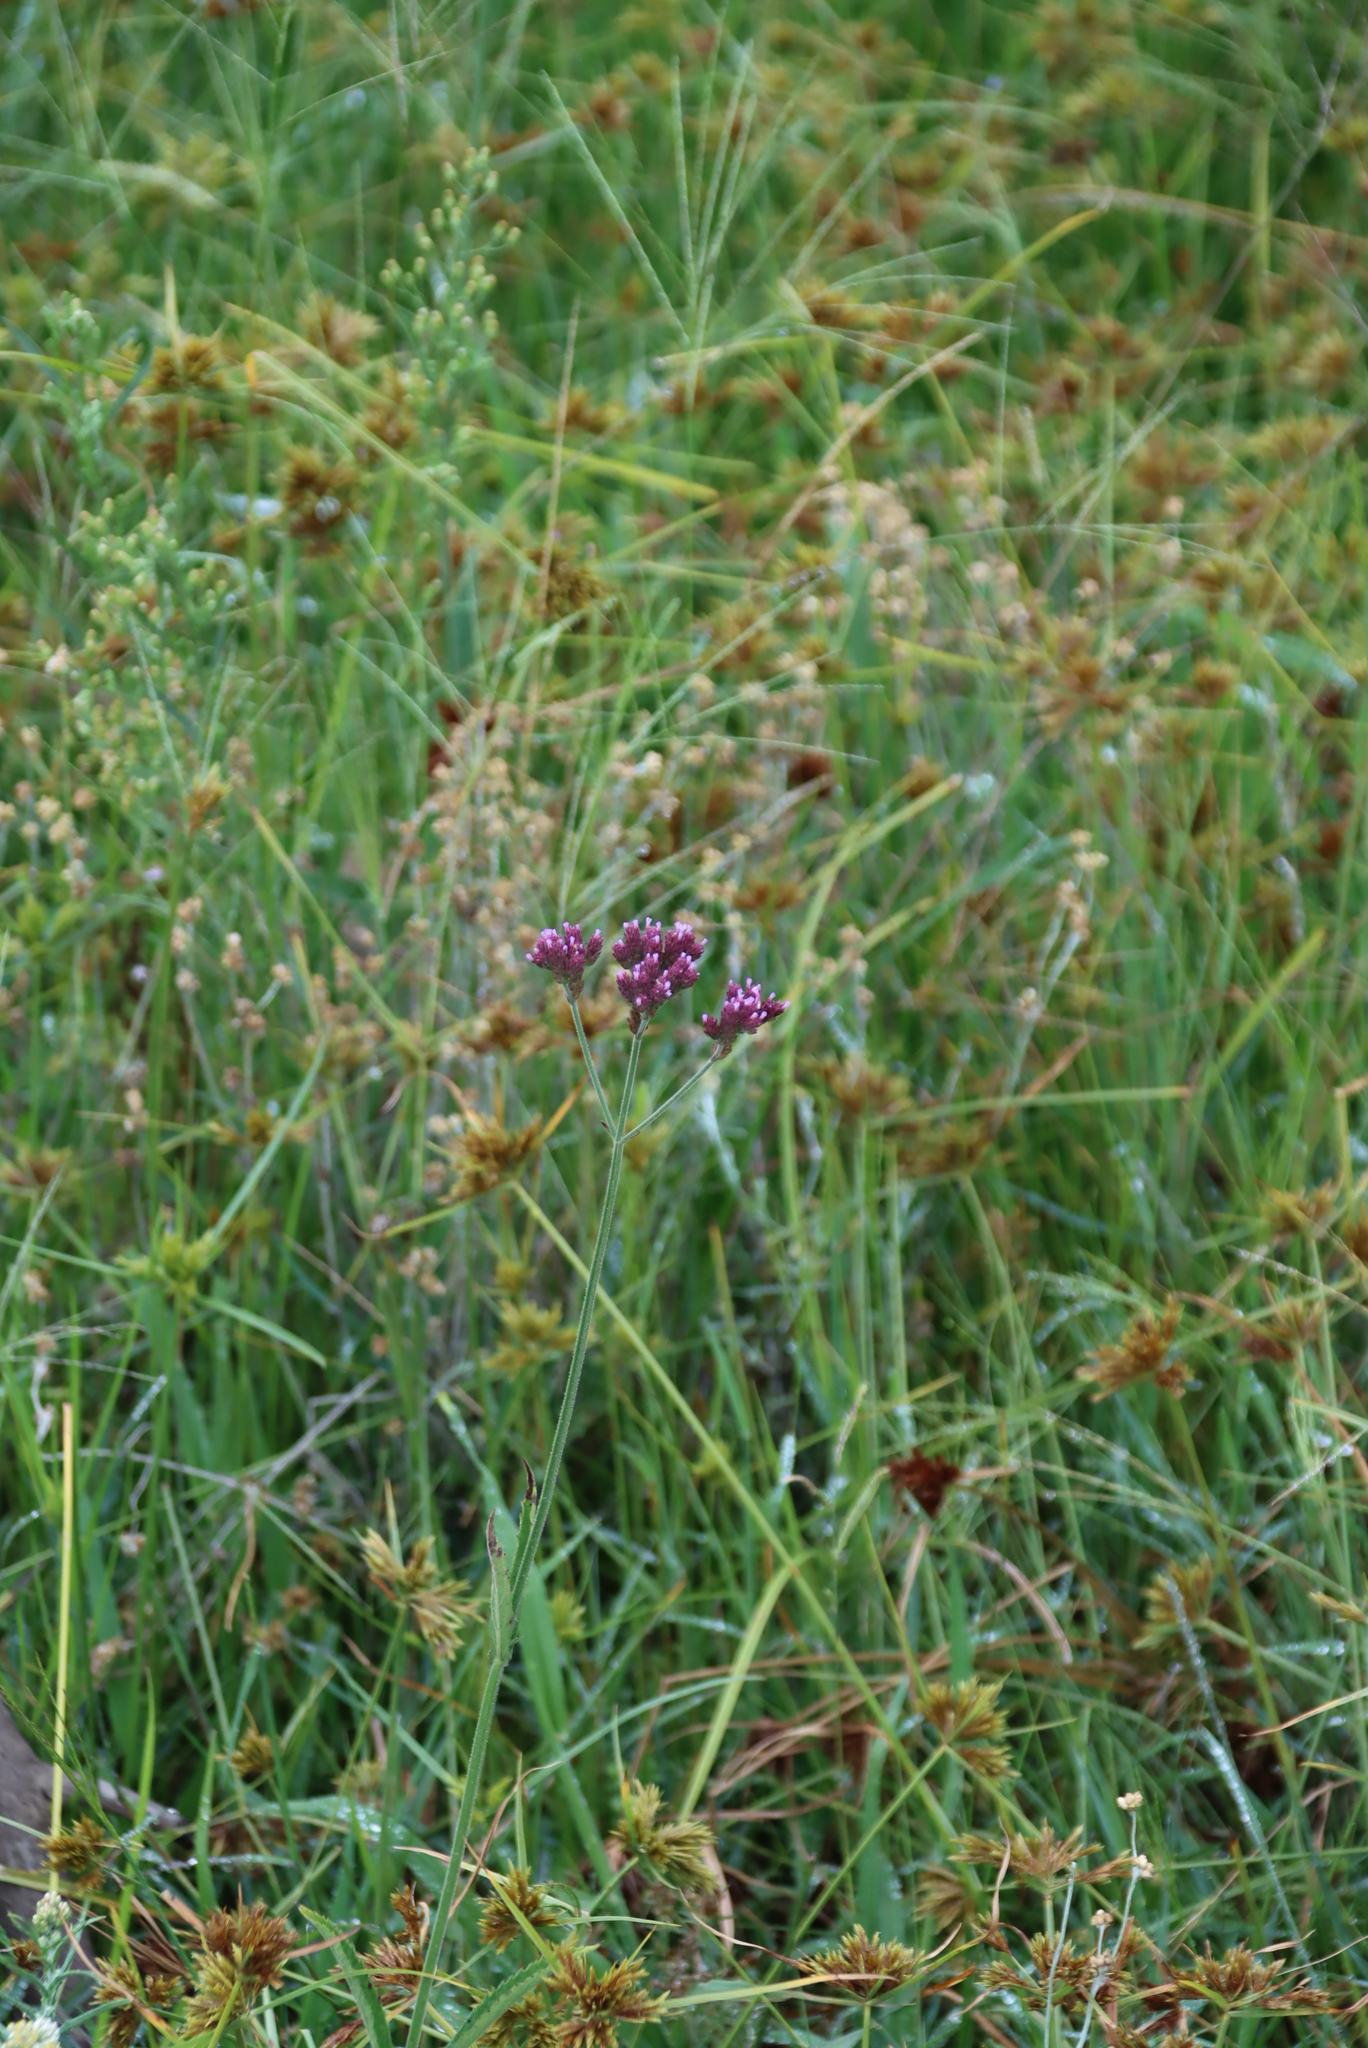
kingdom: Plantae
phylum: Tracheophyta
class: Magnoliopsida
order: Lamiales
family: Verbenaceae
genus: Verbena
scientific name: Verbena bonariensis
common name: Purpletop vervain
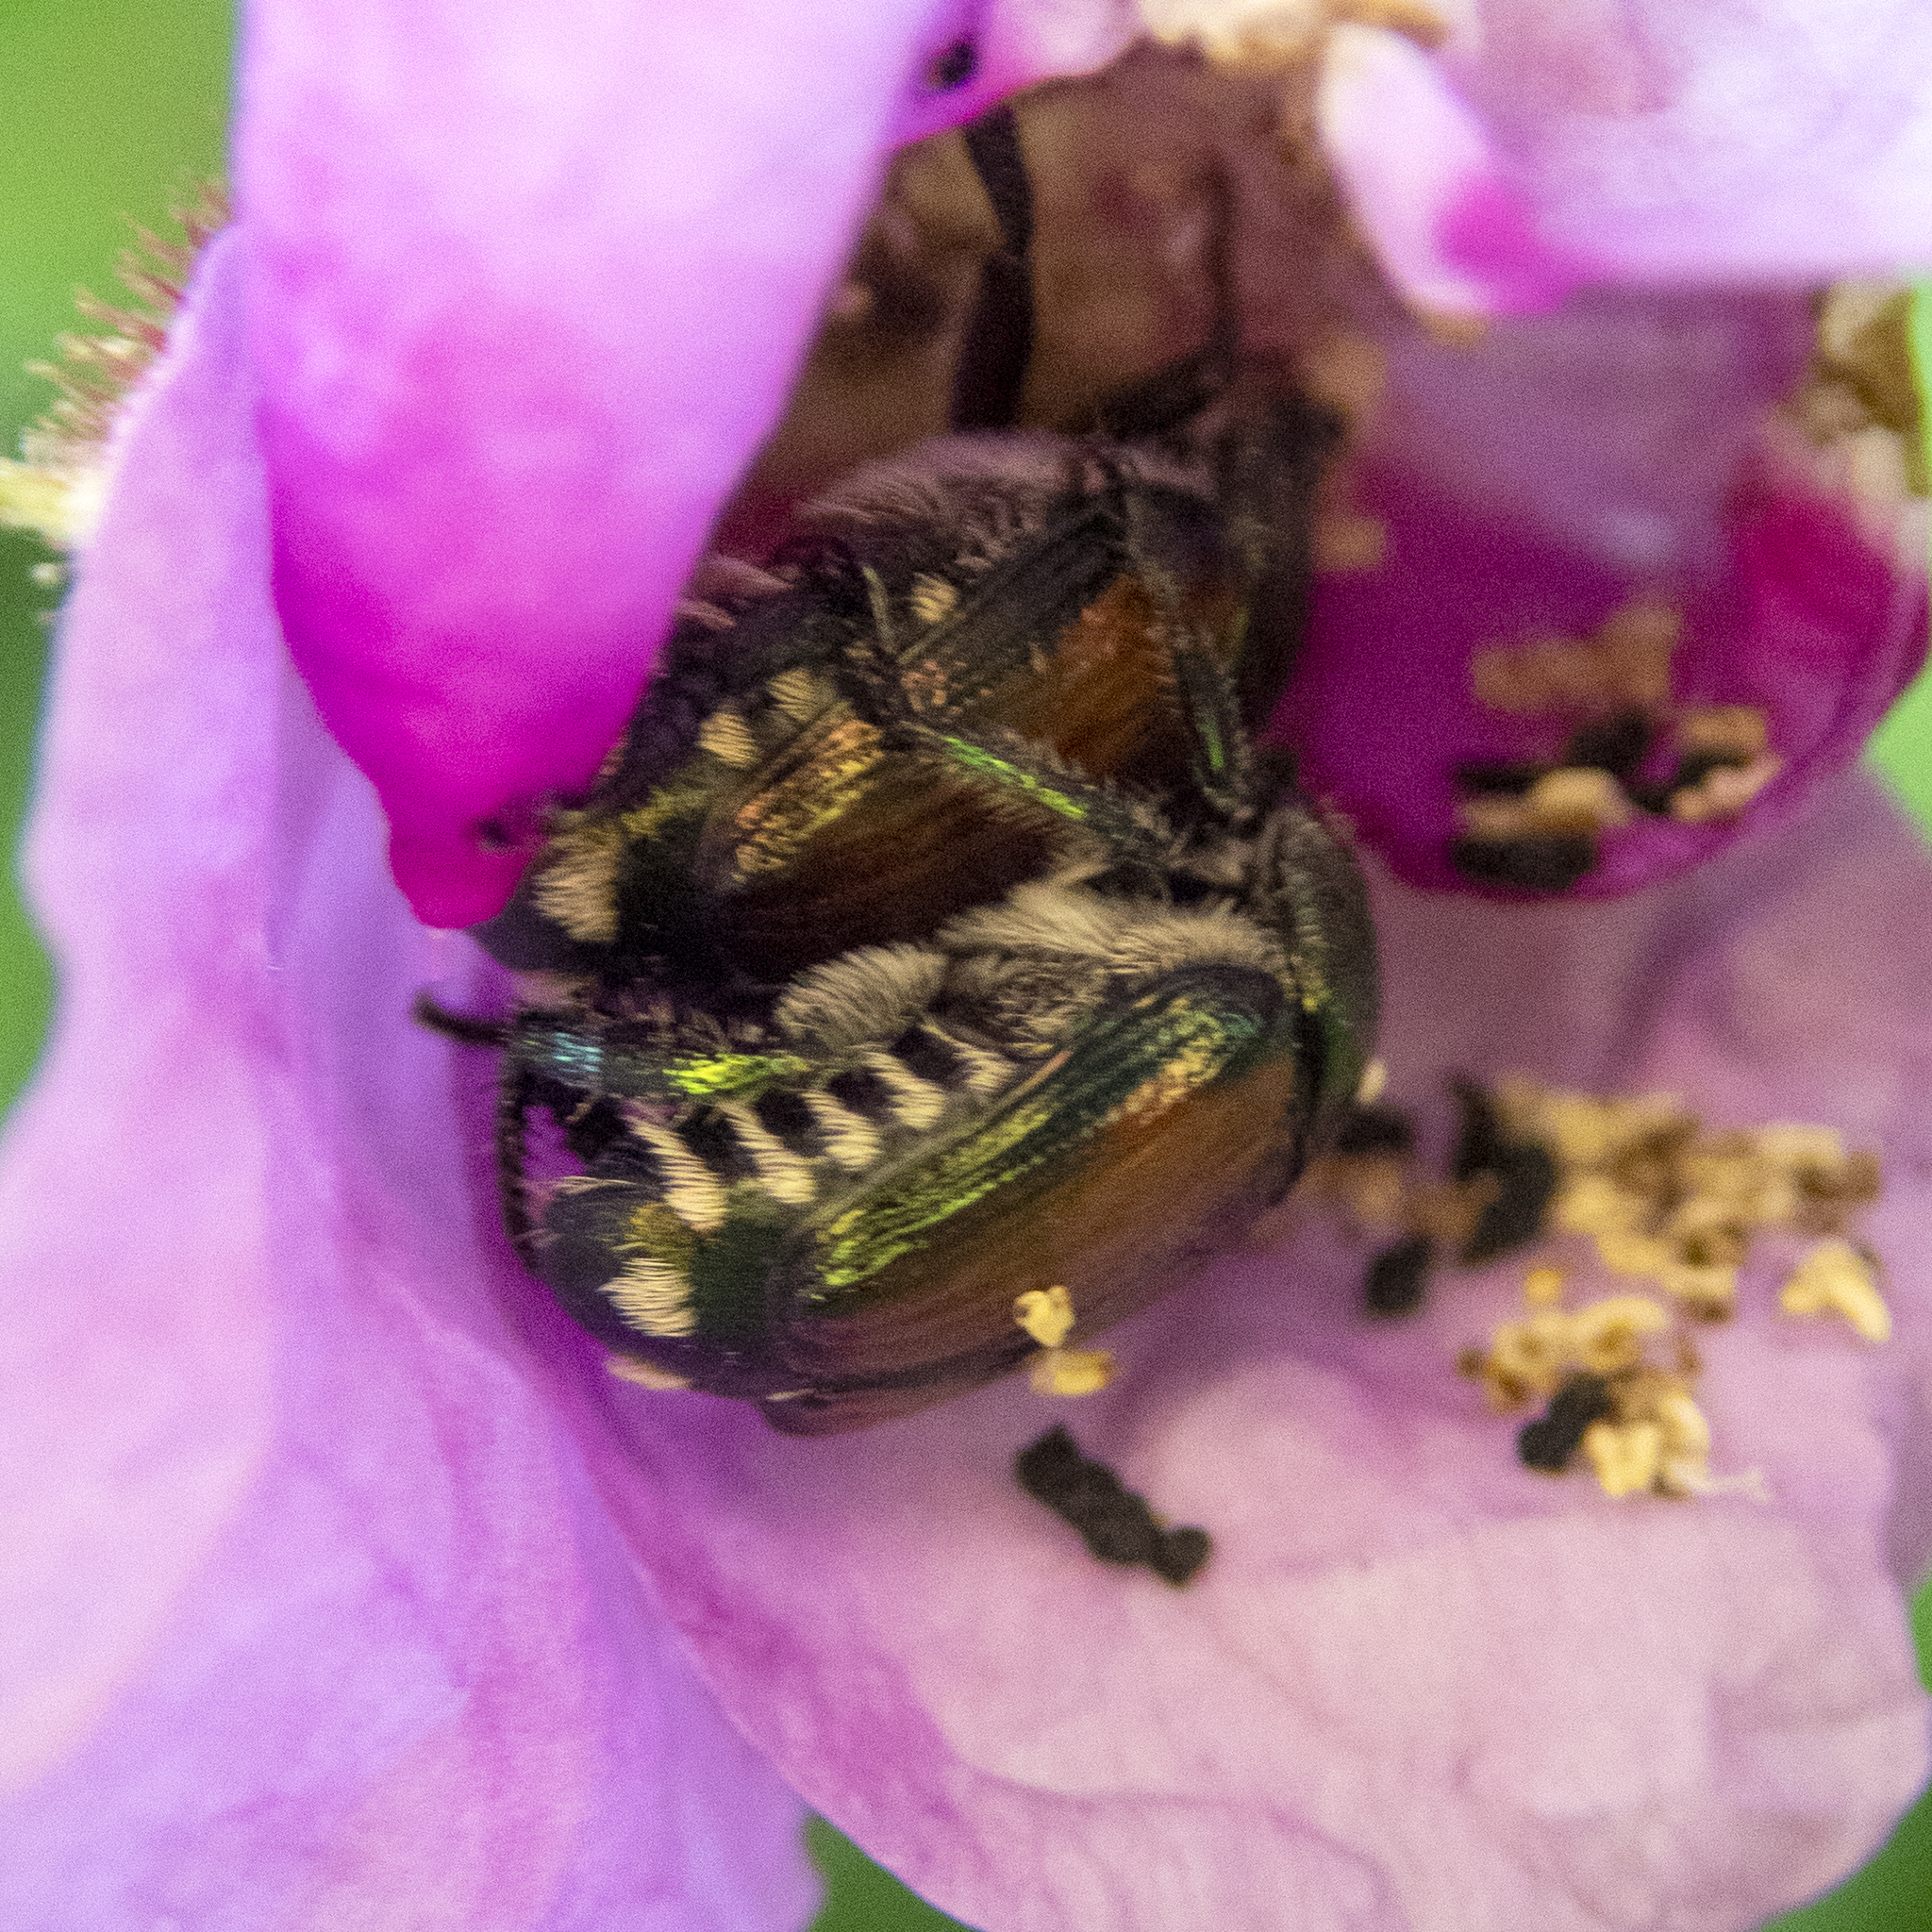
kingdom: Animalia
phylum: Arthropoda
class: Insecta
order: Coleoptera
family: Scarabaeidae
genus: Popillia
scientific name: Popillia japonica
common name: Japanese beetle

== Short problem ==
Copy out every line from the one containing "kingdom: Animalia" through the final line of the rows above, both included, without altering anything.

== Solution to the exercise ==
kingdom: Animalia
phylum: Arthropoda
class: Insecta
order: Coleoptera
family: Scarabaeidae
genus: Popillia
scientific name: Popillia japonica
common name: Japanese beetle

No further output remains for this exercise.